My pulse is warm with thine own Barley-bree,
My head is light with pledging a great soul,
My eyes are wandering, and I cannot see,
Fancy is dead and drunken at its goal;
Yet can I stamp my foot upon thy floor,
Yet can I ope thy window-sash to find
The meadow thou hast tramped o’er and o’er, –
Yet can I think of thee till thought is blind, –
Yet can I gulp a bumper to thy name,-
O smile among the shades, for this is fame!
#6 “This Living Hand” by John Keats
This living hand, now warm and capable
Of earnest grasping, would, if it were cold
And in the icy silence of the tomb,
So haunt thy days and chill thy dreaming nights
That thou wouldst wish thine own heart dry of blood
So in my veins red life might stream again,
And thou be conscience-calmed, see here it is
I hold it towards you.
#7 “Asleep! O Sleep A Little While, White Pearl!” by John Keats
Asleep! O sleep a little while, white pearl!
And let me kneel, and let me pray to thee,
And let me call Heaven’s blessing on thine eyes,
And let me breathe into the happy air,
That doth enfold and touch thee all about,
Vows of my slavery, my giving up,
My sudden adoration, my great love!
#8 “Modern Love” by John Keats
And what is love?
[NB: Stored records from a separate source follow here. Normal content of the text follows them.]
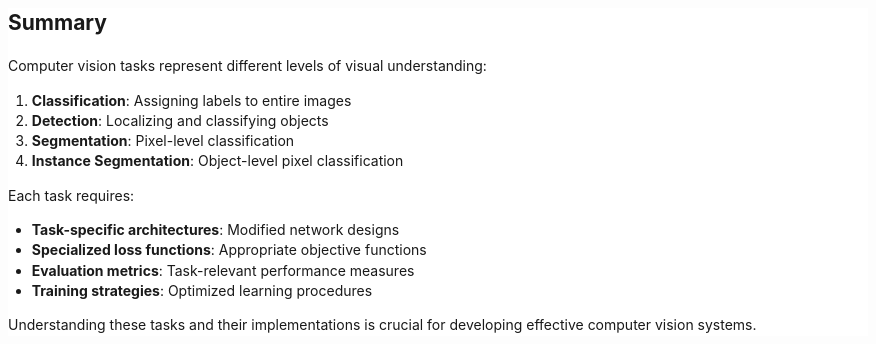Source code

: ## Summary

Computer vision tasks represent different levels of visual understanding:

1. **Classification**: Assigning labels to entire images
2. **Detection**: Localizing and classifying objects
3. **Segmentation**: Pixel-level classification
4. **Instance Segmentation**: Object-level pixel classification

Each task requires:
- **Task-specific architectures**: Modified network designs
- **Specialized loss functions**: Appropriate objective functions
- **Evaluation metrics**: Task-relevant performance measures
- **Training strategies**: Optimized learning procedures

Understanding these tasks and their implementations is crucial for developing effective computer vision systems. 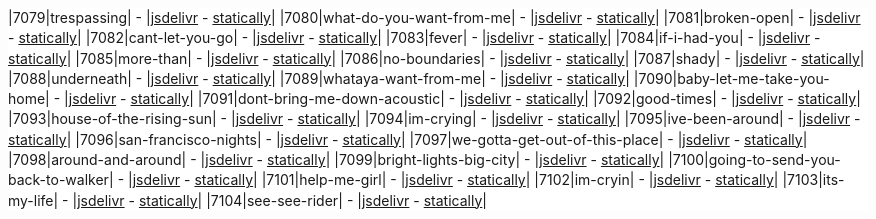 |7079|trespassing| - |[jsdelivr](https://cdn.jsdelivr.net/gh/dbchord/c6-1-3/5001-10000/7001-7500/trespassing.png) - [statically](https://cdn.statically.io/gh/dbchord/c6-1-3/i/5001-10000/7001-7500/trespassing.png)|
|7080|what-do-you-want-from-me| - |[jsdelivr](https://cdn.jsdelivr.net/gh/dbchord/c6-1-3/5001-10000/7001-7500/what-do-you-want-from-me.png) - [statically](https://cdn.statically.io/gh/dbchord/c6-1-3/i/5001-10000/7001-7500/what-do-you-want-from-me.png)|
|7081|broken-open| - |[jsdelivr](https://cdn.jsdelivr.net/gh/dbchord/c6-1-3/5001-10000/7001-7500/broken-open.png) - [statically](https://cdn.statically.io/gh/dbchord/c6-1-3/i/5001-10000/7001-7500/broken-open.png)|
|7082|cant-let-you-go| - |[jsdelivr](https://cdn.jsdelivr.net/gh/dbchord/c6-1-3/5001-10000/7001-7500/cant-let-you-go.png) - [statically](https://cdn.statically.io/gh/dbchord/c6-1-3/i/5001-10000/7001-7500/cant-let-you-go.png)|
|7083|fever| - |[jsdelivr](https://cdn.jsdelivr.net/gh/dbchord/c6-1-3/5001-10000/7001-7500/fever.png) - [statically](https://cdn.statically.io/gh/dbchord/c6-1-3/i/5001-10000/7001-7500/fever.png)|
|7084|if-i-had-you| - |[jsdelivr](https://cdn.jsdelivr.net/gh/dbchord/c6-1-3/5001-10000/7001-7500/if-i-had-you.png) - [statically](https://cdn.statically.io/gh/dbchord/c6-1-3/i/5001-10000/7001-7500/if-i-had-you.png)|
|7085|more-than| - |[jsdelivr](https://cdn.jsdelivr.net/gh/dbchord/c6-1-3/5001-10000/7001-7500/more-than.png) - [statically](https://cdn.statically.io/gh/dbchord/c6-1-3/i/5001-10000/7001-7500/more-than.png)|
|7086|no-boundaries| - |[jsdelivr](https://cdn.jsdelivr.net/gh/dbchord/c6-1-3/5001-10000/7001-7500/no-boundaries.png) - [statically](https://cdn.statically.io/gh/dbchord/c6-1-3/i/5001-10000/7001-7500/no-boundaries.png)|
|7087|shady| - |[jsdelivr](https://cdn.jsdelivr.net/gh/dbchord/c6-1-3/5001-10000/7001-7500/shady.png) - [statically](https://cdn.statically.io/gh/dbchord/c6-1-3/i/5001-10000/7001-7500/shady.png)|
|7088|underneath| - |[jsdelivr](https://cdn.jsdelivr.net/gh/dbchord/c6-1-3/5001-10000/7001-7500/underneath.png) - [statically](https://cdn.statically.io/gh/dbchord/c6-1-3/i/5001-10000/7001-7500/underneath.png)|
|7089|whataya-want-from-me| - |[jsdelivr](https://cdn.jsdelivr.net/gh/dbchord/c6-1-3/5001-10000/7001-7500/whataya-want-from-me.png) - [statically](https://cdn.statically.io/gh/dbchord/c6-1-3/i/5001-10000/7001-7500/whataya-want-from-me.png)|
|7090|baby-let-me-take-you-home| - |[jsdelivr](https://cdn.jsdelivr.net/gh/dbchord/c6-1-3/5001-10000/7001-7500/baby-let-me-take-you-home.png) - [statically](https://cdn.statically.io/gh/dbchord/c6-1-3/i/5001-10000/7001-7500/baby-let-me-take-you-home.png)|
|7091|dont-bring-me-down-acoustic| - |[jsdelivr](https://cdn.jsdelivr.net/gh/dbchord/c6-1-3/5001-10000/7001-7500/dont-bring-me-down-acoustic.png) - [statically](https://cdn.statically.io/gh/dbchord/c6-1-3/i/5001-10000/7001-7500/dont-bring-me-down-acoustic.png)|
|7092|good-times| - |[jsdelivr](https://cdn.jsdelivr.net/gh/dbchord/c6-1-3/5001-10000/7001-7500/good-times.png) - [statically](https://cdn.statically.io/gh/dbchord/c6-1-3/i/5001-10000/7001-7500/good-times.png)|
|7093|house-of-the-rising-sun| - |[jsdelivr](https://cdn.jsdelivr.net/gh/dbchord/c6-1-3/5001-10000/7001-7500/house-of-the-rising-sun.png) - [statically](https://cdn.statically.io/gh/dbchord/c6-1-3/i/5001-10000/7001-7500/house-of-the-rising-sun.png)|
|7094|im-crying| - |[jsdelivr](https://cdn.jsdelivr.net/gh/dbchord/c6-1-3/5001-10000/7001-7500/im-crying.png) - [statically](https://cdn.statically.io/gh/dbchord/c6-1-3/i/5001-10000/7001-7500/im-crying.png)|
|7095|ive-been-around| - |[jsdelivr](https://cdn.jsdelivr.net/gh/dbchord/c6-1-3/5001-10000/7001-7500/ive-been-around.png) - [statically](https://cdn.statically.io/gh/dbchord/c6-1-3/i/5001-10000/7001-7500/ive-been-around.png)|
|7096|san-francisco-nights| - |[jsdelivr](https://cdn.jsdelivr.net/gh/dbchord/c6-1-3/5001-10000/7001-7500/san-francisco-nights.png) - [statically](https://cdn.statically.io/gh/dbchord/c6-1-3/i/5001-10000/7001-7500/san-francisco-nights.png)|
|7097|we-gotta-get-out-of-this-place| - |[jsdelivr](https://cdn.jsdelivr.net/gh/dbchord/c6-1-3/5001-10000/7001-7500/we-gotta-get-out-of-this-place.png) - [statically](https://cdn.statically.io/gh/dbchord/c6-1-3/i/5001-10000/7001-7500/we-gotta-get-out-of-this-place.png)|
|7098|around-and-around| - |[jsdelivr](https://cdn.jsdelivr.net/gh/dbchord/c6-1-3/5001-10000/7001-7500/around-and-around.png) - [statically](https://cdn.statically.io/gh/dbchord/c6-1-3/i/5001-10000/7001-7500/around-and-around.png)|
|7099|bright-lights-big-city| - |[jsdelivr](https://cdn.jsdelivr.net/gh/dbchord/c6-1-3/5001-10000/7001-7500/bright-lights-big-city.png) - [statically](https://cdn.statically.io/gh/dbchord/c6-1-3/i/5001-10000/7001-7500/bright-lights-big-city.png)|
|7100|going-to-send-you-back-to-walker| - |[jsdelivr](https://cdn.jsdelivr.net/gh/dbchord/c6-1-3/5001-10000/7001-7500/going-to-send-you-back-to-walker.png) - [statically](https://cdn.statically.io/gh/dbchord/c6-1-3/i/5001-10000/7001-7500/going-to-send-you-back-to-walker.png)|
|7101|help-me-girl| - |[jsdelivr](https://cdn.jsdelivr.net/gh/dbchord/c6-1-3/5001-10000/7001-7500/help-me-girl.png) - [statically](https://cdn.statically.io/gh/dbchord/c6-1-3/i/5001-10000/7001-7500/help-me-girl.png)|
|7102|im-cryin| - |[jsdelivr](https://cdn.jsdelivr.net/gh/dbchord/c6-1-3/5001-10000/7001-7500/im-cryin.png) - [statically](https://cdn.statically.io/gh/dbchord/c6-1-3/i/5001-10000/7001-7500/im-cryin.png)|
|7103|its-my-life| - |[jsdelivr](https://cdn.jsdelivr.net/gh/dbchord/c6-1-3/5001-10000/7001-7500/its-my-life.png) - [statically](https://cdn.statically.io/gh/dbchord/c6-1-3/i/5001-10000/7001-7500/its-my-life.png)|
|7104|see-see-rider| - |[jsdelivr](https://cdn.jsdelivr.net/gh/dbchord/c6-1-3/5001-10000/7001-7500/see-see-rider.png) - [statically](https://cdn.statically.io/gh/dbchord/c6-1-3/i/5001-10000/7001-7500/see-see-rider.png)|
It is a doll, dress’d up,
For idleness to cosset, nurse and dandle;
A thing of soft misnomers, so divine
That silly youth doth think to make itself
Divine by loving, and so goes on
Yawning and doting a whole summer long,
Till Miss’s comb is made a pearl tiara,
And common Wellingtons turn Romeo boots;
Then Cleopatra lives at number seven,
And Antony resides in Brunswick Square.
Fools! if some passions high have warm’d the world,
If Queens and Soldiers have play’d deep for hearts,
It is no reason why such agonies
Should be more common than the growth of weeds.
Fools! make me whole again that weighty pearl
The Queen of Egypt melted, and I’ll say
That ye may love in spite of beaver hats.
#9 “The Dove” by John Keats
I had a dove, and the sweet dove died;
And I have thought it died of grieving;
O, what could it grieve for ? its feet were tied
With a single thread of my own hand’s weaving;
Sweet little red feet, why should you die?
Why should you leave me, sweet bird, why?
You lived alone in the forest tree,
Why, pretty thing ! would you not live with me?
I kissed you oft and gave you white peas;
Why not live sweetly, as in the green trees?
#10 “To Fanny” by John Keats
I cry your mercy, pity, love! aye, love!
Merciful love that tantalizes not,
One-thoughted, never-wandering, guileless love,
Unmasked, and being seen, without a blot!
O! let me have thee whole, all, all, be mine!
That shape, that fairness, that sweet minor zest
Of love, your kiss, those hands, those eyes divine,
That warm, white, lucent, million-pleasured breast,
Yourself, your soul, in pity give me all,
Withhold no atom’s atom or I die,
Or living on, perhaps, your wretched thrall,
Forget, in the mist of idle misery,
Life’s purposes, the palate of my mind
Losing its gust, and my ambition blind!